Jen on the Edge said…
I wish for those things too.

Beautifully written!
Zenmomma said…
Beautiful Karen.
Christina said…
Wow, good thing I read that. Mom did not tell me everything, she told me she had found our grandmother; and she never told me she knew why. As for war, she told me it was because of Uncle Buddy that she had issues. I do recall going to peace marches as a child and seeing posters of the Vietnam War and how horrible those images were. I did not learn that Mom had a predjudice bone in her body until I got married and she made a comment that knocked me off my feet. Mom kept me sheltered from a lot and to this day I wish she had not but a part of me is glad she had as I have never been predjudice.
Mrs. G. said…
Yes ma'am...what a beautiful way to bring it home.
Unknown said…
I wish along with you, Karen.

Leslie
Karen, I've been thinking about your grandmother and mother since I read your haunting, beautiful post earlier. I've been thinking that, sometimes, it seems like our mothers and grandmothers show us what we don't want in our own lives, something for us to push against.
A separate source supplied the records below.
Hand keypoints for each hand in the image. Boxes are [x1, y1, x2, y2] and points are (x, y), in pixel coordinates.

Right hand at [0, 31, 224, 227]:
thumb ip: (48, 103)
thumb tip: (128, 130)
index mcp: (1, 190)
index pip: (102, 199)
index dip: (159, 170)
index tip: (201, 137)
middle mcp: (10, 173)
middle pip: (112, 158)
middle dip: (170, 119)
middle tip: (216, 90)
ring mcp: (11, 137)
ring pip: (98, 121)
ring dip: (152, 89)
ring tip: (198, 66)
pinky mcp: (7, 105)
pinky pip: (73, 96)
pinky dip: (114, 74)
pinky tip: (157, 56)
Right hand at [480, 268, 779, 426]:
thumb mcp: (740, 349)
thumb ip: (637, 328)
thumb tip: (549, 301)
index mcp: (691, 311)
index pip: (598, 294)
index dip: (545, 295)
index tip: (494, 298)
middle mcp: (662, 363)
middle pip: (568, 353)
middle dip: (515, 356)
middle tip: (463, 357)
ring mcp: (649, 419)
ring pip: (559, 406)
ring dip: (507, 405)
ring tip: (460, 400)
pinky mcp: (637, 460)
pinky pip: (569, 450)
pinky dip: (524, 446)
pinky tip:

It's their gift to us. It's made you sensitive and compassionate and loving, seeing or hearing about how they suffered and wishing that things could be different for others who might suffer because they are different, because they're ashamed of their heritage. Your grandmother's and your mother's experiences made you who you are, and you're a wonderful person, Karen. Is this how learning a new way happens? We imperfect humans see what we don't want, what doesn't work, and move toward something else?
Karen Jensen said…
Thank you all for your sweet comments. I think you're right, Laura. Learning a new way happens by moving toward something else--however slowly and imperfectly.
Jodi Anderson said…
Amazing post, amazing story, amazing women. And, the photo is such a treasure and, I imagine, even moreso because of the lives of the people in it.

Thank you for sharing. :)
Sojourner said…
Wow, Karen. I don't remember hearing about your grandmother, before. This is very powerful! Thank you so much for sharing it. And I, too, wish along with you.
Gina said…
Thank you for sharing this with us Karen. I too wish we could learn a new way.
Thanks for the personal account of the devastation of war. It tends to go on for generations after. And I agree, that photo looks like it could have been taken recently. Your grandmother's hair style must have been cutting edge in those days. A flapper tells me she had an independent spirit.
Ulrike said…
That is a wondeful post and I so agree with you.
Becky Brown said…
I'm late to the party but just have to thank you for sharing that amazing photo and for writing such a lovely post. This is so powerful.
Janet said…
My grandmother was prejudiced, too...for example, she'd tell me to walk on the other side of the street from the new (and only back then) Chinese restaurant in town so they didn't kidnap me and sell me into white slavery.